Data for this exercise:
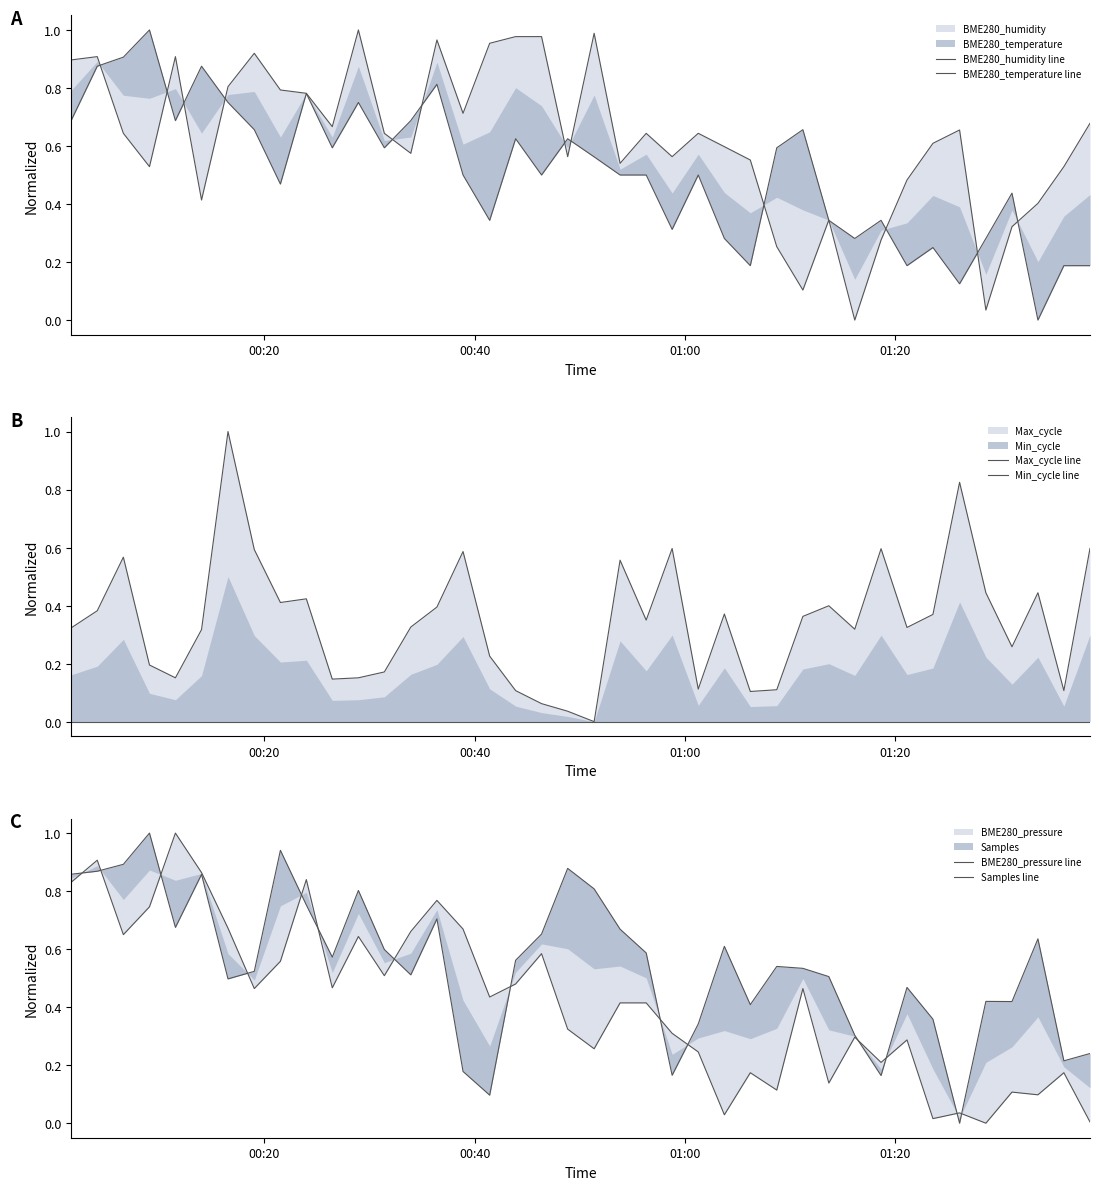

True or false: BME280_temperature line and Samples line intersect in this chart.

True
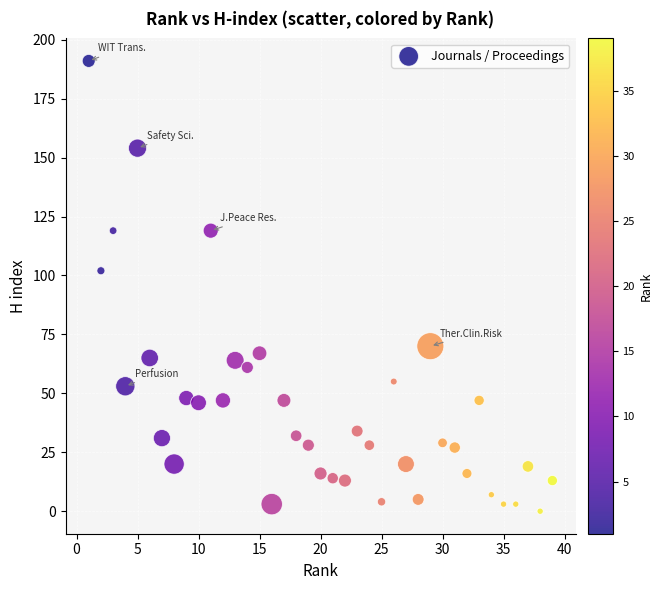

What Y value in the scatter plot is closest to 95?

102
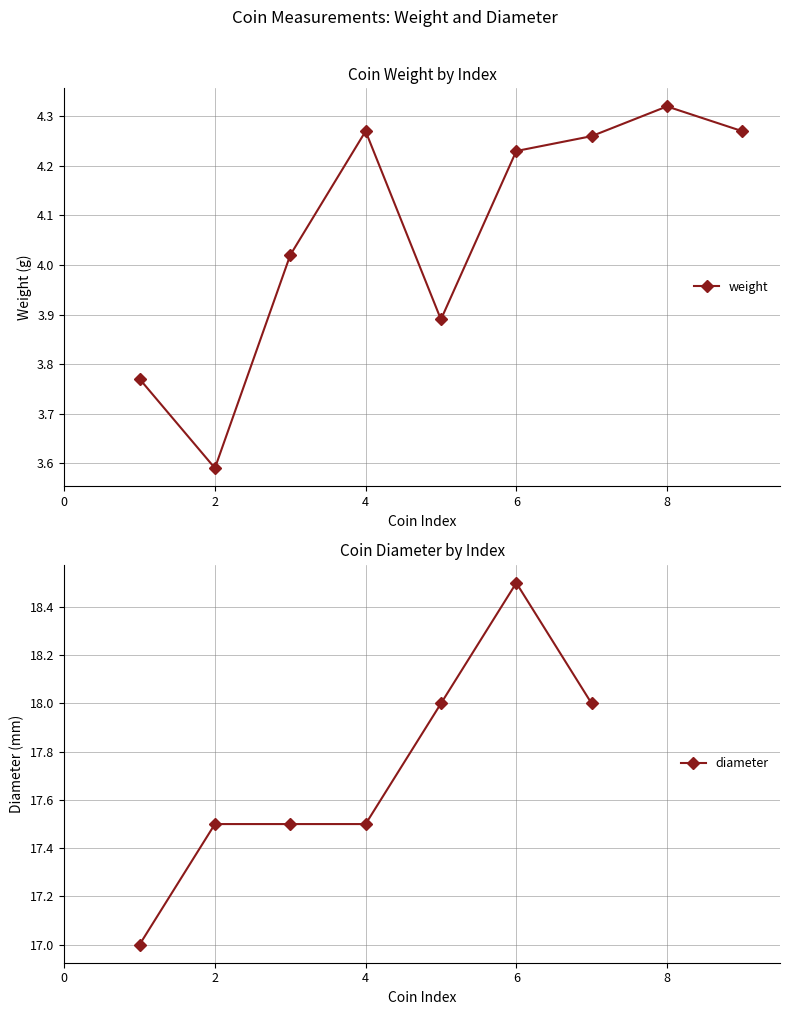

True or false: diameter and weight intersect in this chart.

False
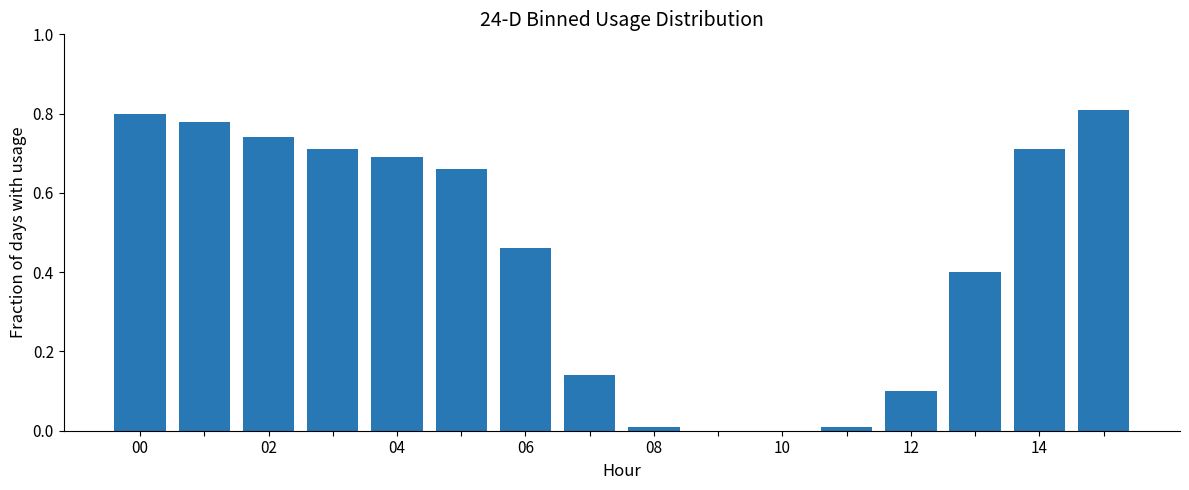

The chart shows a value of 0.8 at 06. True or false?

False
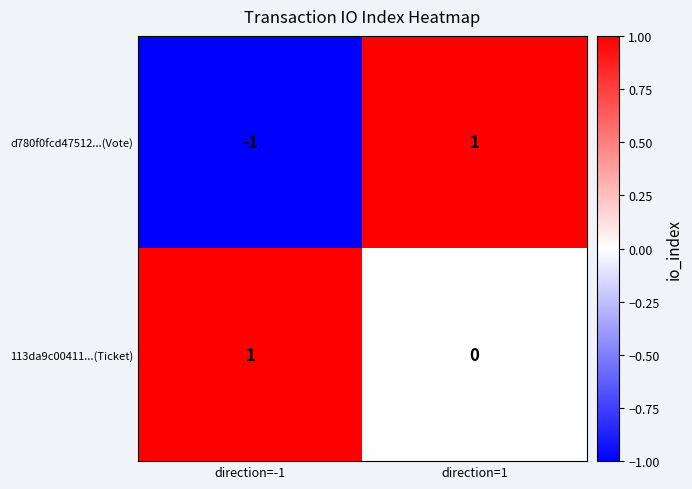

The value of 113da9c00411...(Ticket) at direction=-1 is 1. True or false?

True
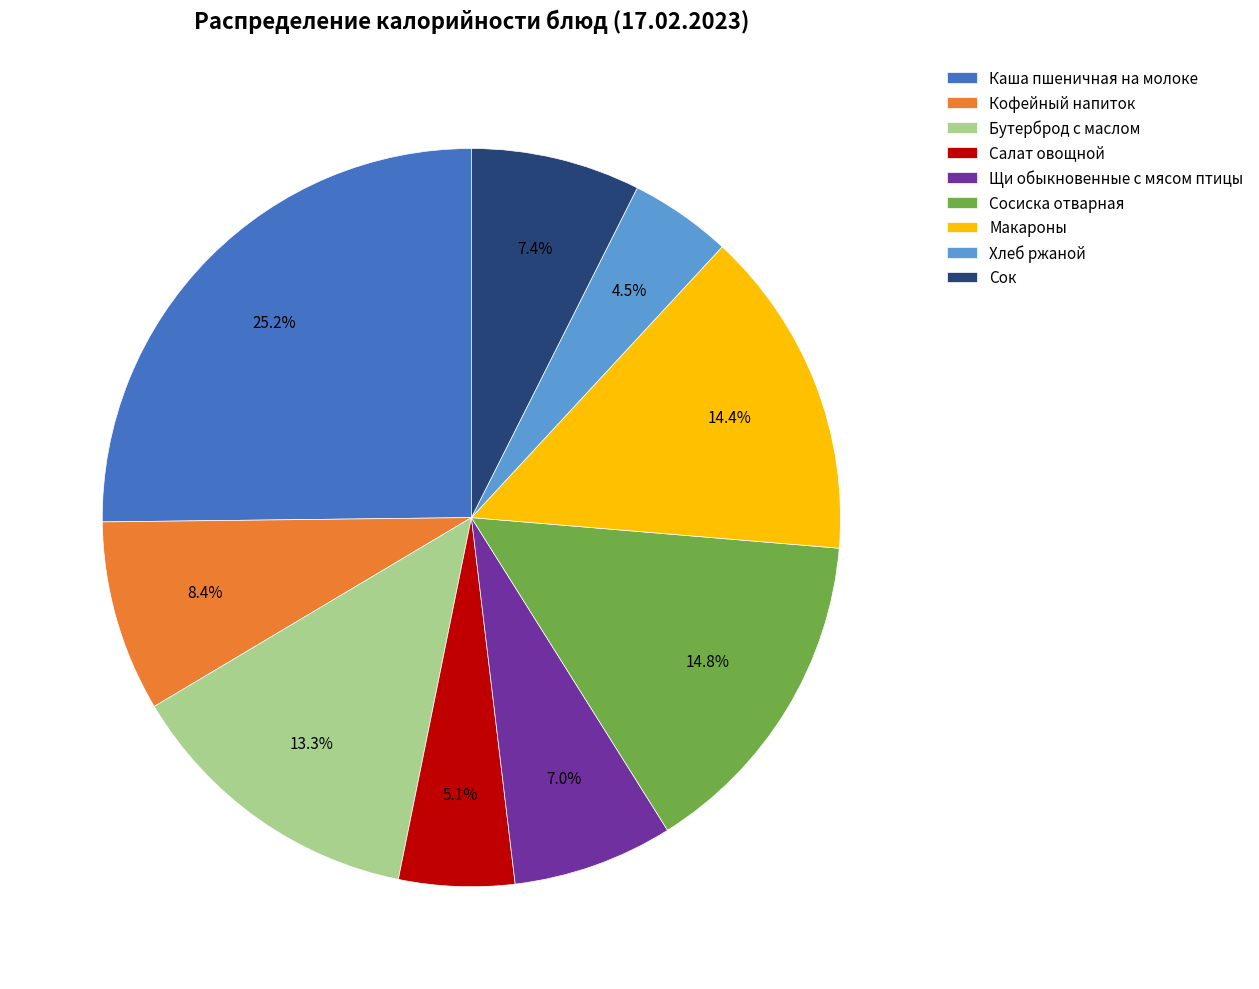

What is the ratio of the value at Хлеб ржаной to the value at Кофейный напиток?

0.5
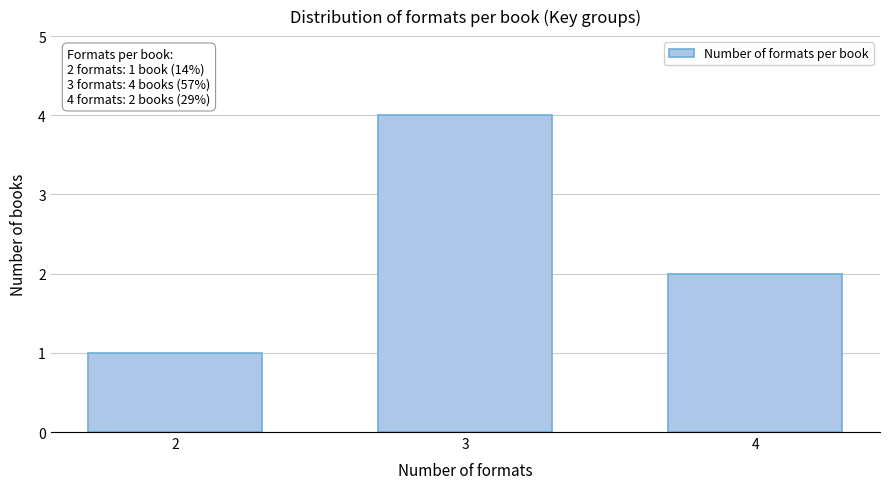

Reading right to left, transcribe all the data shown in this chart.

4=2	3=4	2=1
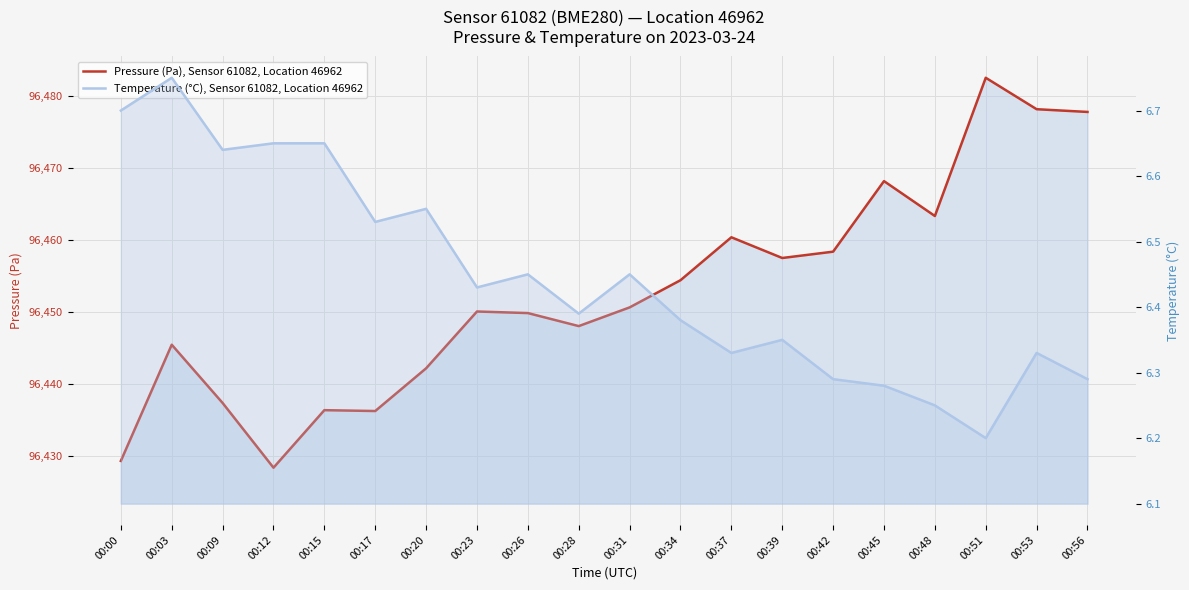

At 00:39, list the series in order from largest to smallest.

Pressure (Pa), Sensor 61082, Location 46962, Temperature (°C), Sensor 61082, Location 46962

Try it: Put the part of the listing from the line containing "The chart shows" through the end of the listing into a Markdown table with columns headed Row and Line, numbering each nonblank line in order and skipping blank lines. Leave the picture lines out of the table.

Reply to the task:
| Row | Line |
|---|---|
| 1 | The chart shows a value of 0.8 at 06. True or false? |
| 2 | False |
| 3 | The value of 113da9c00411...(Ticket) at direction=-1 is 1. True or false? |
| 4 | True |
| 5 | What is the ratio of the value at Хлеб ржаной to the value at Кофейный напиток? |
| 6 | 0.5 |
| 7 | Reading right to left, transcribe all the data shown in this chart. |
| 8 | 4=2	3=4	2=1 |
| 9 | At 00:39, list the series in order from largest to smallest. |
| 10 | Pressure (Pa), Sensor 61082, Location 46962, Temperature (°C), Sensor 61082, Location 46962 |